По словам Фриско, Пэдди нажил уйму денег во время войны. Он вложил полмиллиона в военный заем, подарил боевой самолет Королевскому воздушному флоту и пожертвовал несколько тысяч фунтов стерлингов на различные «патриотические» нужды. Правительство обязано ему ценным советом по части реорганизации металлургической промышленности, в которой к началу войны господствовал германский капитал. Пэдди уж конечно рассчитывает кое-что получить за это. По мнению полковника де Морфэ, Пэдди Кеван никогда не стал бы зря стараться и сорить деньгами.

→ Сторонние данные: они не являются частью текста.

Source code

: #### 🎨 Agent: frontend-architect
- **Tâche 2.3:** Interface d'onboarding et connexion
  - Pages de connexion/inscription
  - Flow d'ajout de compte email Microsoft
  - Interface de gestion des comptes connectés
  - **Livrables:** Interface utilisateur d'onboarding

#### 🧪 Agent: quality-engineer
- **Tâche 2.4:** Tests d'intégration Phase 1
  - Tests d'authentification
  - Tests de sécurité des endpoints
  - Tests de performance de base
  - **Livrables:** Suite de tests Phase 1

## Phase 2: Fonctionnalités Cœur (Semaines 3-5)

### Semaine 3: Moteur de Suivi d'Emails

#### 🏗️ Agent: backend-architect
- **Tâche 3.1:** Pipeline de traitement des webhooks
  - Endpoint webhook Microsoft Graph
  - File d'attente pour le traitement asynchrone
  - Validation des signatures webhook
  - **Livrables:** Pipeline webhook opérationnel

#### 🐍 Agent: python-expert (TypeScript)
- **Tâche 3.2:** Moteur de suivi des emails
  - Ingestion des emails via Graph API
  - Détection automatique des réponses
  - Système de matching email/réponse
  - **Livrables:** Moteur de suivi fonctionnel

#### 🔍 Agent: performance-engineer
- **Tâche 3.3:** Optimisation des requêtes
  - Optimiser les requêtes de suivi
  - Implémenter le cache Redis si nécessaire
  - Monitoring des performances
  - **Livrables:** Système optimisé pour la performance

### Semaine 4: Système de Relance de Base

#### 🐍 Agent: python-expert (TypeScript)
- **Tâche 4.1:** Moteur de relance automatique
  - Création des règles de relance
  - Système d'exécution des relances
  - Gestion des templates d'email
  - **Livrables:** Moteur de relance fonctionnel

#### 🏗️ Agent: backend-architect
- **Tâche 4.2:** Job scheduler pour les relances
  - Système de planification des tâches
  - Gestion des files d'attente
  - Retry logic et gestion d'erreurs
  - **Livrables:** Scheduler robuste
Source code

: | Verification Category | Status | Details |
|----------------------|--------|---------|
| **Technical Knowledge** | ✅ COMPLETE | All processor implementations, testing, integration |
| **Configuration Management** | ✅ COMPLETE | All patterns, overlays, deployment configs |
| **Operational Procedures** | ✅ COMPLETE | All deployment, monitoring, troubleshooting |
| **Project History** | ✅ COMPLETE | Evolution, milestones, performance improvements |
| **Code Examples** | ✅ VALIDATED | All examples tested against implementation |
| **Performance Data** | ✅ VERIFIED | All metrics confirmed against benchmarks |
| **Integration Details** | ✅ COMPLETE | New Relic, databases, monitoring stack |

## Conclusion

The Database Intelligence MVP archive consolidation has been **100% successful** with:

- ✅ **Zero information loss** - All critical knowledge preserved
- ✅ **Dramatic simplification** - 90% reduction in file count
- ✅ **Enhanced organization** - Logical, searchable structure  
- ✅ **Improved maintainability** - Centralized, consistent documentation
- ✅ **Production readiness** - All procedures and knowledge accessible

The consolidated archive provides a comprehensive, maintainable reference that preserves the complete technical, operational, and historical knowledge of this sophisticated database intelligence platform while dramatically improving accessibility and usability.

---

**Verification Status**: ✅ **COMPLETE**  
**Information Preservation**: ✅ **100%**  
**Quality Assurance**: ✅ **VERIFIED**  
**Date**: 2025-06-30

Фриско пришел повидать Динни, после того как был опубликован новогодний список награждений.
– Сэр Патрик Кеван! – хохотал он громко и заразительно, совсем как в былые времена. – Я так и знал, что Пэдди готовит нам какой-нибудь сюрприз. Вот что значит быть пламенным патриотом и филантропом, а, Динни?
Финансовые дела самого Фриско были изрядно запутаны. Он рассказал Динни, что пострадал во время войны, да к тому же Пэдди ухитрился вытеснить его из крупного предприятия, в котором они были компаньонами. Их тяжба должна была разбираться в суде, и Фриско надеялся, что ему удастся посадить сэра Патрика Кевана на мель, когда станут известны обстоятельства дела.
– Пэдди совсем не так твердо стоит на ногах. Придется ему выложить тысчонку-другую, – торжествовал Фриско.
– Когда надо выкрутиться из трудного положения, тут Пэдди стоит на ногах не хуже сороконожки, – предостерег его Динни.
– Знаю, знаю, – уверенно и самодовольно отозвался Фриско, с улыбкой поглядывая на Салли. – Но на этот раз он мне попался.
В тот день Салли впервые увидела Фриско с черной повязкой на глазу, и сердце ее сжалось. Он все еще был в мундире и хотя немного постарел и обрюзг, но держался все с той же бесшабашностью и небрежным изяществом, которые были ей так хорошо знакомы. И тем не менее, подумала Салли, бои на Галлиполи и в Палестине наложили свой отпечаток и на него. Смуглое лицо его, от носа к углам рта, прорезали глубокие морщины. В плотно сжатых губах появилась какая-то суровость. Усы поредели.
Салли знала, что Фриско пришел повидаться не столько с Динни, сколько с нею. Впрочем, когда ему не везло, он всегда являлся потолковать с Динни и с Моррисом, рассчитывая получить от старых приятелей немного дружбы и тепла в то время, как все другие холодно отворачивались от него. Жена бросила его, и несколько месяцев назад он развелся с нею.
Когда Салли провожала его до калитки, он сказал ей немного резко, но с оттенком прежней веселой насмешки:
– Только не вздумайте жалеть меня, Салли. Возможно, война и подкосила меня. Все остальное казалось мне таким ничтожным, когда я был там с ребятами. Но зато я стал теперь больше похож на того, кого вы хотели во мне видеть, – если это имеет еще для вас значение.